Congressional Research Service (CRS) Reports and Issue Briefs

| June 01, 2011 | Wasem, Ruth Ellen | COPYRIGHT 2002 Congressional Research Service (CRS) Reports and Issue Briefs. (Hide copyright information)Copyright

Summary

Foreign nationals seeking asylum must demonstrate a well-founded fear that if returned home, they will be persecuted based upon one of five characteristics: race, religion, nationality, membership in a particular social group, or political opinion. Foreign nationals arriving or present in the United States may apply for asylum affirmatively with the United States Citizenship and Immigration Services (USCIS) in the Department of Homeland Security after arrival into the country, or they may seek asylum defensively before a Department of Justice Executive Office for Immigration Review (EOIR) immigration judge during removal proceedings.

Asylum claims ebbed and flowed in the 1980s and peaked in FY1996. Since FY997, affirmative asylum cases decreased by 79% and defensive asylum claims dropped by 53% by FY2009. Asylum seekers from the People's Republic of China (PRC) dominated both the affirmative and defensive asylum caseload in FY2009. Five of the top 10 source countries of asylum seekers were Western Hemisphere nations in FY2009: Haiti, Mexico, Guatemala, El Salvador, and Colombia. Ethiopia was the only African nation that was a top source country for asylum seekers in FY2009. Despite the general decrease in asylum cases since the enactment of the Illegal Immigrant Reform and Immigrant Responsibility Act (IIRIRA ) in 1996, data analysis of six selected countries (the PRC, Colombia, El Salvador, Ethiopia, Haiti, and Mexico) suggests that conditions in the source countries are likely the driving force behind asylum seekers.

> **RECORDED DATA**
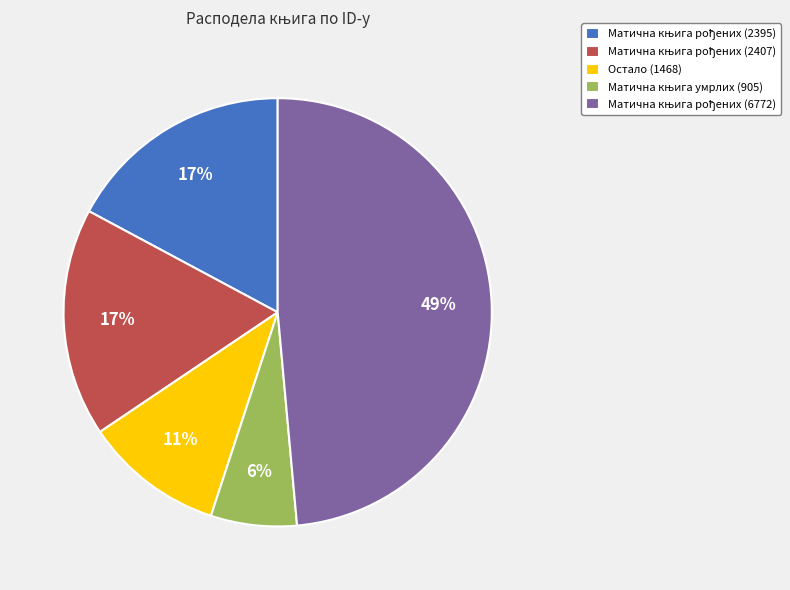

The Остало (1468) slice represents 11% of the pie. True or false?

True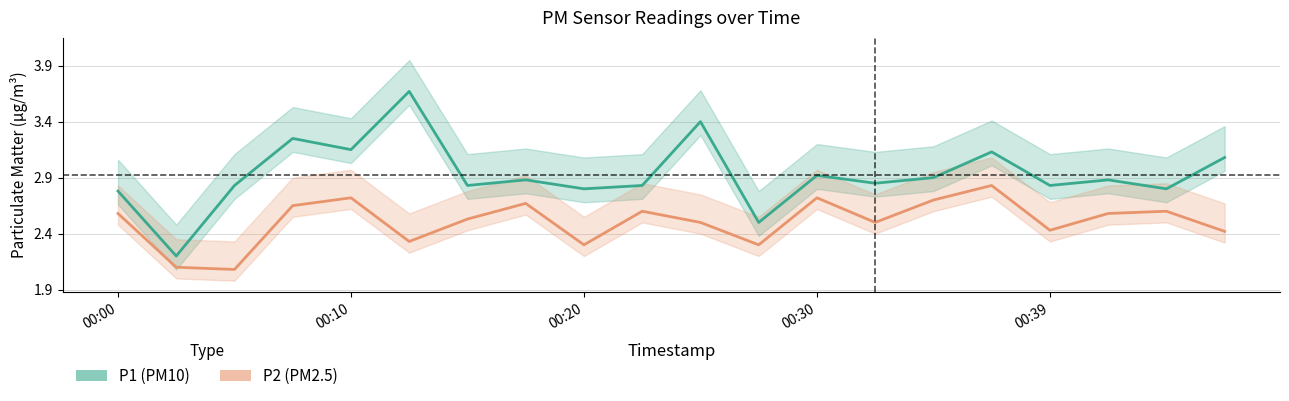

What is the sum of the P1 (PM10) values at 6 and 19?

5.9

> **TASK STATEMENT**
Translate this sentence from the asylum summary into Spanish: "Ethiopia was the only African nation that was a top source country for asylum seekers in FY2009." The listing is separate material and has no connection to the text above it.

> **SOLUTION TO THIS PROBLEM**
Etiopía fue la única nación africana que figuró entre los principales países de origen de solicitantes de asilo en el año fiscal 2009.